Beside the three armored divisions they organized (by the spring of 1940) three light mechanized divisions and five cavalry divisions which included tanks in their ranks. These divisions were divided between the armies of the First Army Group which was designated to move into Belgium as soon as the German invasion started. The amored ones however were kept in reserves, the 1st might have been the reserve of the 1st Army, the other two were surely of the GQG's (French high command) and they were stationed south west of Sedan in the Champagne area.
The French army all in all had 'bout 3100-3500 tanks (most likely closer to 3100) more than half of which was dispersed through the whole northeastern battlefield, another 800 were were divided between the armies with the cavalry and mechanized divisions, and all in all those three armoured divisions were summed up around 600 tanks.

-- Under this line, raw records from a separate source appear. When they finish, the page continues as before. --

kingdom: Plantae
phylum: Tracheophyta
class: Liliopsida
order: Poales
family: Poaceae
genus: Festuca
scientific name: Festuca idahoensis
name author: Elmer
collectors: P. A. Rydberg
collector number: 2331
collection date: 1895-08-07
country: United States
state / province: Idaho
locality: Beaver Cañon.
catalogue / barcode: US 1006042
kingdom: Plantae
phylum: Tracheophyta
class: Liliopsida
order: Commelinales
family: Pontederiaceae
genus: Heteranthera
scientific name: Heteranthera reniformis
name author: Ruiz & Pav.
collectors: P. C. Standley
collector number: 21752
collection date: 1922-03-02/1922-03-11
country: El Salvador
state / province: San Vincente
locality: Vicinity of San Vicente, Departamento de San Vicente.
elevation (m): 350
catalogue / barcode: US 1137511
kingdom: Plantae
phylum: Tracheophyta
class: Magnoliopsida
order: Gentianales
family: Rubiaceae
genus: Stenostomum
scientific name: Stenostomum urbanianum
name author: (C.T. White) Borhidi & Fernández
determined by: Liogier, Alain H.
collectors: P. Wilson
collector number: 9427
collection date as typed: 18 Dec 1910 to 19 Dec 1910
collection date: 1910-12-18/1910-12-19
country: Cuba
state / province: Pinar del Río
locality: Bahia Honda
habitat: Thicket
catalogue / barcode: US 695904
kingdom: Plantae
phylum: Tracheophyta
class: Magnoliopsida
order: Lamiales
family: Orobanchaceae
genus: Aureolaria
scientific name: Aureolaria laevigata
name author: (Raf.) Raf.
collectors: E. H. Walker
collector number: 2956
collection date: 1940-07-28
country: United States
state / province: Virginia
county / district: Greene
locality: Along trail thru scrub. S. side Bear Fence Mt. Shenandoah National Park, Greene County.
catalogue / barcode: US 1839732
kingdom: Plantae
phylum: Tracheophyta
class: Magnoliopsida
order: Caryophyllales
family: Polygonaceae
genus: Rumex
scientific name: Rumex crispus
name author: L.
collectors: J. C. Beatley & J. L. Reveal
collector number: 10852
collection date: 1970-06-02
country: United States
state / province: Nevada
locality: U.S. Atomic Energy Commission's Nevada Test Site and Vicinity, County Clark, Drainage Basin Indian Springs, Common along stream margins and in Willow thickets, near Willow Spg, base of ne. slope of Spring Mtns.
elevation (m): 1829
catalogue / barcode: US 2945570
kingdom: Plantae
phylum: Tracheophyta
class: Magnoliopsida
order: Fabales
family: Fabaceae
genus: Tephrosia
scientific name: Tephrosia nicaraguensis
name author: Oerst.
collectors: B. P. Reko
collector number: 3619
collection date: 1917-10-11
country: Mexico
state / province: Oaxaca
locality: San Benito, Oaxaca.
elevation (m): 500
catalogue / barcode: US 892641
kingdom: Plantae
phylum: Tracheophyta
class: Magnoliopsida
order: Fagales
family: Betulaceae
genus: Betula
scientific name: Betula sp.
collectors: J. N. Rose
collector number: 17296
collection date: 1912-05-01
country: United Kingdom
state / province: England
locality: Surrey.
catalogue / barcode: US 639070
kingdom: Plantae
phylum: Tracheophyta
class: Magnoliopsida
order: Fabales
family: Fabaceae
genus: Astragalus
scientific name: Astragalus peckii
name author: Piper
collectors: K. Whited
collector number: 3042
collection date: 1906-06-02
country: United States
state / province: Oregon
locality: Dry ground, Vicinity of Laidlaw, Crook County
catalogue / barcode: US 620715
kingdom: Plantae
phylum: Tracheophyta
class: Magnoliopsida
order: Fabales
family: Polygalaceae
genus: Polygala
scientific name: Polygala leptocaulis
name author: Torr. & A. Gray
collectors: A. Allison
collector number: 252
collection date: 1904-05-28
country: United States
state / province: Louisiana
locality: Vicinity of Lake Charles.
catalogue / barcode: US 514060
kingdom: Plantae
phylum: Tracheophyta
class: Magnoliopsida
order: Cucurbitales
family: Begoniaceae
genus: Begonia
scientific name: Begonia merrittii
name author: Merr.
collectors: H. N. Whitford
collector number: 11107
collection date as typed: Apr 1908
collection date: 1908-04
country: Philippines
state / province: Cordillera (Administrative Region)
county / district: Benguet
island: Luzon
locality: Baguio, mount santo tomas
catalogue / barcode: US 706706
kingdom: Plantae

On May 15th a new armored division "joined" the others tho. That's liek 200 more tanks.
So how the French amored divisions were used?
They stationed in a quite good area to make a concentrated effort with them. But instead they were sent to different parts of the front, the 1st against Rommel (north), the 2nd was scattered in the chaos at first then ripped in two by Reinhardt's Corps (middle), the 3rd took part in the counter-attack at Sedan against Guderian (south). The result is known.
Maybe the three grouped together could stop one Corps of the germans preventing the German plan fully bearing fruit, and slowing down their advance in meaningful way.
Maybe if all the divisions that had tanks in their composition were held together, they could have been used as an effective force to parry the german panzer's thrust over the Meuse. But with all the tanks collected, their chance would have been better, almost good. Ofc the German success was in the concentrated use of tanks, arty and air force. So the panzers were only one component to counter.
So as a conclusion: you are right, there were monolithic bodies of armor in the French army but you are wrong, because it would have mattered a lot if they would have kept together.
As you say it here: >>29076>it was in the wrong place in the wrong time.
Which I can translate to: they were dispersed, placed all the wrong places, and not concentrated in one right.
Btw, you wrote those posts about the Amazonas fires on sportschan? Will read it sometimes.